Sussex's Professional Cricket Manager Mark Robinson has urged his two young bowlers Matt Hobden and George Garton to make the most of their selection for the Potential England Performance Programme this winter.
Hobden has been included on the Programme for the second year on the trot whereas Garton, an 18-year-old left-armer who took his A-levels at Hurtspierpoint College this summer and has only played a handful of second team games, will be comfortably the youngest of the six bowlers selected.
They will spend several weeks with England’s coaching and conditioning staff at the National Cricket Performance Centre in Loughborough before Christmas, and then fly out to South Africa in the New Year for warm-weather training in Potchefstroom before linking up with the senior England squad in Johannesburg during the one-day international series.
“I know from Matt Hobden how good it was for him last year,” said Robinson, who was in South Africa himself last winter as the coach of the successful England Lions tour.
“It should always be a specific programme for each individual, not one size fits all, and I trust Kevin Shine and Neil Killeen, the coaches who run the programme, to do what’s best for the players.
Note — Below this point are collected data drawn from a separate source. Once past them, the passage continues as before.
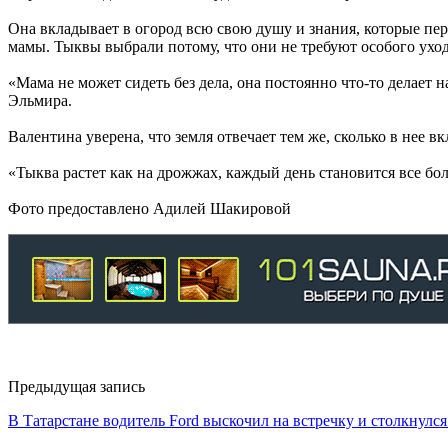
Она вкладывает в огород всю свою душу и знания, которые пер
мамы. Тыквы выбрали потому, что они не требуют особого ухо
«Мама не может сидеть без дела, она постоянно что-то делает 
Эльмира.
Валентина уверена, что земля отвечает тем же, сколько в нее в
«Тыква растет как на дрожжах, каждый день становится все б
Фото предоставлено Адилей Шакировой
Предыдущая запись
В Татарстане водитель Ford выскочил на встречку и столкнулс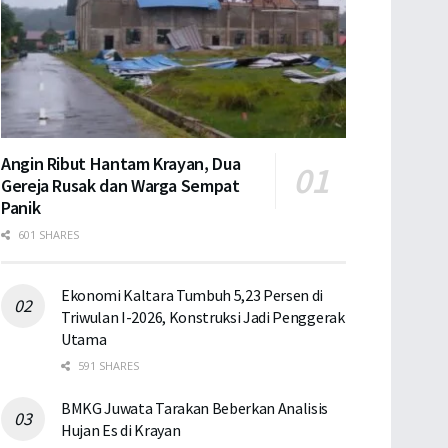
Angin Ribut Hantam Krayan, Dua
Gereja Rusak dan Warga Sempat
Panik
601 SHARES
Ekonomi Kaltara Tumbuh 5,23 Persen di
Triwulan I-2026, Konstruksi Jadi Penggerak
Utama
591 SHARES
BMKG Juwata Tarakan Beberkan Analisis
Hujan Es di Krayan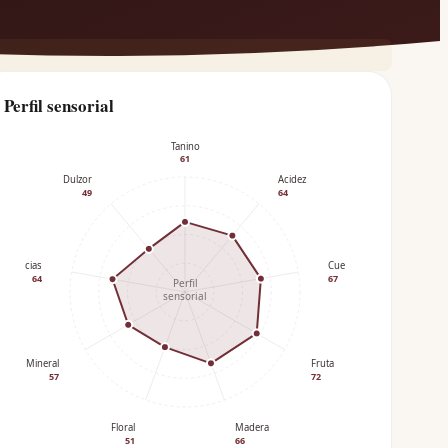
Perfil sensorial
Tanino
61
Dulzor
Acidez
49
64
Especias
Cuerpo
64
67
Perfil
sensorial
Mineral
Fruta
57
72
Floral
Madera
51
66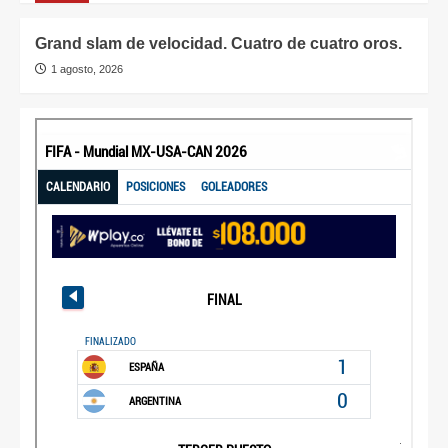
Grand slam de velocidad. Cuatro de cuatro oros.
1 agosto, 2026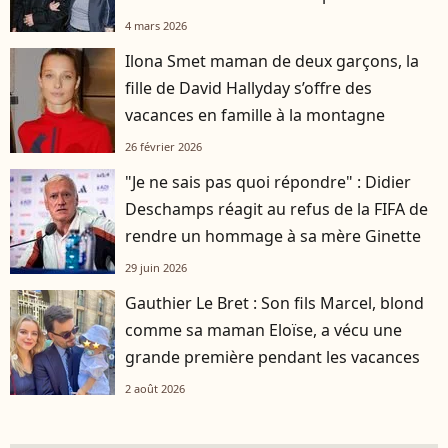
4 mars 2026
Ilona Smet maman de deux garçons, la
fille de David Hallyday s’offre des
vacances en famille à la montagne
26 février 2026
"Je ne sais pas quoi répondre" : Didier
Deschamps réagit au refus de la FIFA de
rendre un hommage à sa mère Ginette
29 juin 2026
Gauthier Le Bret : Son fils Marcel, blond
comme sa maman Eloïse, a vécu une
grande première pendant les vacances
2 août 2026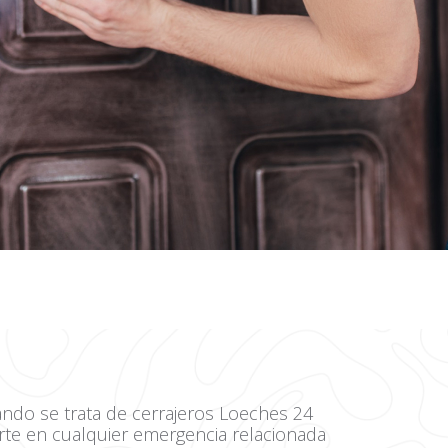
ndo se trata de cerrajeros Loeches 24
rte en cualquier emergencia relacionada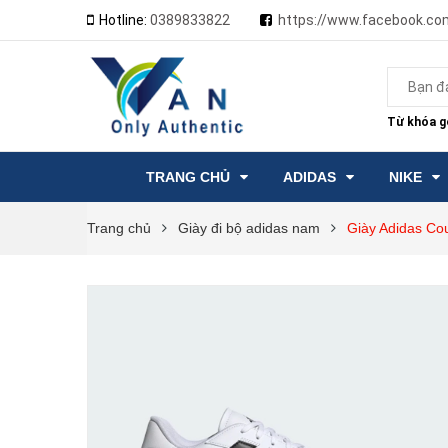
Hotline:
0389833822
https://www.facebook.co
Từ khóa gợ
TRANG CHỦ
ADIDAS
NIKE
Trang chủ
Giày đi bộ adidas nam
Giày Adidas Co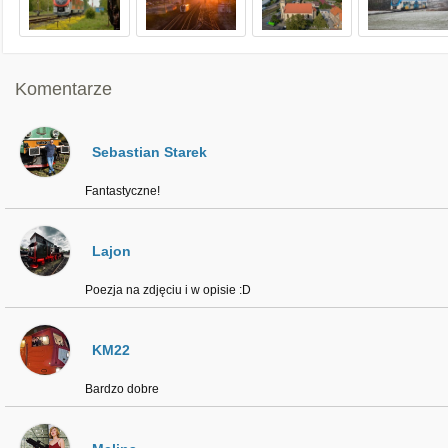
Komentarze
Sebastian Starek
Fantastyczne!
Lajon
Poezja na zdjęciu i w opisie :D
KM22
Bardzo dobre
“Because of their expertise and back-up, England can give players things the counties can’t. Matt had been having problems with his ankle in 2014, and as a result of the work he was able to do in South Africa he came back in a better condition than when he’d left. He’s got through an English summer, which hadn’t previously as a younger bowler, because he was in a better place to understand what he needs to do to play first-class cricket.”
The strapping 22-year-old played in 10 of Sussex’s 16 fixtures in the LV= County Championship, more than doubling his previous total of first-class appearances.
Garton has still to make his first-class debut, but he impressed the England Under-19s coaching set-up during this summer’s home series against Australia. He is one of two left-arm seamers in the six, along with Nottinghamshire’s Luke Wood, and Robinson added: “He’s a bit of a wildcard I guess. We didn’t see as much of George as we’d have liked this summer because he was injured for a while and then he was up and down the motorways with England Under-19s.
“He’s been in our Academy for three or four years, he’s a naturally good athlete who has the potential to be an allrounder and is a very good fielder as well. He hasn’t done much yet in terms of second team because he had school exams and those Under-19 commitments, but now he’s got a great opportunity. As with all these things, it’s up to the individuals to take a lot out of it.